When I was out and about today I noticed a middle-aged couple, evidently Chinese, with an old man in a wheelchair, a family member. They appeared attentive and respectful towards him, whereas it seems we just want the unsightly old folks put out of sight and out of mind, left to the ‘tender mercies’ of the kind of ‘caregivers’ described in Jim Goad’s piece.
One blog I read even said that abandoning one’s old parents or grandparents shouldn’t be off the table. I was stunned at that, especially as this was on a ”Christian” blog.
That made me think of an incident that made national news back in the mid-1980s or so: an old man, in a wheelchair, was found abandoned at a racetrack. He apparently had dementia, and someone just dumped him at the racetrack with no identifying papers. Most people thought it was appalling and unthinkable. It seems the younger people think otherwise. Maybe abandoned old people will become a common sight as people decide that grandpa is useless and should be dealt with, as some people deal with unwanted pets: abandon them miles away and voila, out of sight, out of mind. Somebody else’s problem.
If that’s the kind of people we’ve have become, bereft of any kindred feeling, any pietas, as Cambria Will Not Yield says, then we don’t have much of a future. As atomized individuals, are we focused only on self and material things, with no sense of kindred loyalty, not even to the people who gave us life and brought us up: parents and grandparents, aunts and uncles? No man is an island. A people is made up of all ages, babies to elders, not just age 20s-to-40s as some would wish.
And when those ”boomers” die, to loud cheers from those who are happily anticipating their decease, those cheers may, ironically, herald our dying as a people. A people is made up of an unbroken chain of generations: our family across the centuries. All are part of us just as our contemporary blood kin are.

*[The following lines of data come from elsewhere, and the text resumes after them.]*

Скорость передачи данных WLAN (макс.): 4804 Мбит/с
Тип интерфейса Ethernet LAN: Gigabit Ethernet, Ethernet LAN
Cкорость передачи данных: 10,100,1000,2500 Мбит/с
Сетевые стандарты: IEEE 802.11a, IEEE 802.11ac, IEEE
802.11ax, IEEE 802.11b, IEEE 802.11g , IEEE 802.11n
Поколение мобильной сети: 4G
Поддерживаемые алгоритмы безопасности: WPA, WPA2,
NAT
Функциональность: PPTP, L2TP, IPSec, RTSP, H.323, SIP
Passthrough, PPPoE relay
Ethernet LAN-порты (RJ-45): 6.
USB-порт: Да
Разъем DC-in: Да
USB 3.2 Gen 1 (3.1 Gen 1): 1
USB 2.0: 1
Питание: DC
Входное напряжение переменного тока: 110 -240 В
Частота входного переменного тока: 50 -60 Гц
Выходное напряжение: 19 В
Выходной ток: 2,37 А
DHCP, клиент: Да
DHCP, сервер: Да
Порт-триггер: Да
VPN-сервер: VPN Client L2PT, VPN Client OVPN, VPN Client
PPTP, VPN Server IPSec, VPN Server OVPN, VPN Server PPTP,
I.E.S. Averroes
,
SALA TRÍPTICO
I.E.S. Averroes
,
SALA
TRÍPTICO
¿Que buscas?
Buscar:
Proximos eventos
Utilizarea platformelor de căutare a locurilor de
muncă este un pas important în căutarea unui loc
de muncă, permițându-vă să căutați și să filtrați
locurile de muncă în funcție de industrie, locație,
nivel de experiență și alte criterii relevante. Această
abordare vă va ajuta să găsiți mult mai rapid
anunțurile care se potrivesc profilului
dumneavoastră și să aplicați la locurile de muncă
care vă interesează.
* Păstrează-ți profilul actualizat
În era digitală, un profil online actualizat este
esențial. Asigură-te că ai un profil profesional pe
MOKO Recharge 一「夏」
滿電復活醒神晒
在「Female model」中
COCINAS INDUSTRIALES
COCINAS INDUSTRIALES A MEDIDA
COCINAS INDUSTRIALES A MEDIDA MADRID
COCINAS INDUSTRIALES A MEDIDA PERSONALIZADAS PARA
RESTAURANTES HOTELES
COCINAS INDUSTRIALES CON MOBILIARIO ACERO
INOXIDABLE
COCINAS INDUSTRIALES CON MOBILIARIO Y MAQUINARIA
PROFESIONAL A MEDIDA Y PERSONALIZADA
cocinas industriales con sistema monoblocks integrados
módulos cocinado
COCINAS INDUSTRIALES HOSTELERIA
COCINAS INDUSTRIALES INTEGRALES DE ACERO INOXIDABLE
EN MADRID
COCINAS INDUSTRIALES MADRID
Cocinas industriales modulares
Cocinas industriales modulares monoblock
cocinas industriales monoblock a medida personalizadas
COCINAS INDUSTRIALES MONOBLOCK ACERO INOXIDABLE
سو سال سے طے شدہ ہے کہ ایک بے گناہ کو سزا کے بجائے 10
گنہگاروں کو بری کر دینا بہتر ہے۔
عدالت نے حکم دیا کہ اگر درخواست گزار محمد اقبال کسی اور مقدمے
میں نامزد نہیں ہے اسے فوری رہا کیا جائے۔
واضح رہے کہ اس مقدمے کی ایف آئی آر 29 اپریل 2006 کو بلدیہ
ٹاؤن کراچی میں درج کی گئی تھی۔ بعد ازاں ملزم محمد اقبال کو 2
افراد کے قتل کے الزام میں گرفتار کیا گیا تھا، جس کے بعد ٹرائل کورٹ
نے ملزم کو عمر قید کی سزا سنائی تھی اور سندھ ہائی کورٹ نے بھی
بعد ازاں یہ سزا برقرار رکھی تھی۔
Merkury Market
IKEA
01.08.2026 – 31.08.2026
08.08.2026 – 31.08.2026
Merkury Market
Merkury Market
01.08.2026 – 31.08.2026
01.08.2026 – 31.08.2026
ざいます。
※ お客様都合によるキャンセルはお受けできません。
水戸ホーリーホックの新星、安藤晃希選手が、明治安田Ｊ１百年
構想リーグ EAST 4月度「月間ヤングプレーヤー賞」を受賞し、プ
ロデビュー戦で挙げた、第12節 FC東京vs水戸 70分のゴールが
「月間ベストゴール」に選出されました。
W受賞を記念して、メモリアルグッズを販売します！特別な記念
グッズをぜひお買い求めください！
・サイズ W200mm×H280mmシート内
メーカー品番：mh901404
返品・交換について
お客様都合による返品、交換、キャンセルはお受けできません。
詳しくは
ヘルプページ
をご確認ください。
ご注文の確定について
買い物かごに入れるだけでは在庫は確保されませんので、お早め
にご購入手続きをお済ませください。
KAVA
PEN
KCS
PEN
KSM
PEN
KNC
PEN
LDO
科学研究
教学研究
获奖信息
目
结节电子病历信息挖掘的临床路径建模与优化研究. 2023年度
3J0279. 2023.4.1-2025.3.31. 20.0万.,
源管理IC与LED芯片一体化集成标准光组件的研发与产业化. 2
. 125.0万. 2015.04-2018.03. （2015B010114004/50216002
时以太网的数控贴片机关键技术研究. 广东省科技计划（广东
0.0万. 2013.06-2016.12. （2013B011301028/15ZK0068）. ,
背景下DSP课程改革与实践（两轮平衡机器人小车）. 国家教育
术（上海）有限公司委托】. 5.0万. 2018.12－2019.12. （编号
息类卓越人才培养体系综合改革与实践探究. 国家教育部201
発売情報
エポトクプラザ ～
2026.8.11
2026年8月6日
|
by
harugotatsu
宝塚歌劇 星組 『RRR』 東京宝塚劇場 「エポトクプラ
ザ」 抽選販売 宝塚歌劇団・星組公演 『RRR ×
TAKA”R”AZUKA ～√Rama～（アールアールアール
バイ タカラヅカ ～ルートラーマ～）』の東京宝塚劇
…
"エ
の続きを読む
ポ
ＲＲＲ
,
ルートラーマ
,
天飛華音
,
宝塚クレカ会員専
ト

Personally, I wonder if this whole ‘hate your elders’ thing was not a psy-ops thing, another way to divide Whites, who then misdirect their righteous anger at each other, at their own parents and grandparents. Then to add more to the toxic mix, there is the male vs. female divide: feminists and their counterparts among the men’s rights activists. Not to mention, the substantial number of Millennials seem to have an aversion to babies and small children. I’ve encountered this; lots of younger women think babies are bothersome and unpleasant. They prefer cats or dogs. Or, as one young lady said, she wanted to spend her life on “self-care.” Is this a recipe for ensuring our future as a people, a united folk?
Kudos to Jim Goad for writing about this troubling subject; I still wonder why so many people have been silent about it , while it’s become so widespread. I don’t see how it can be ignored.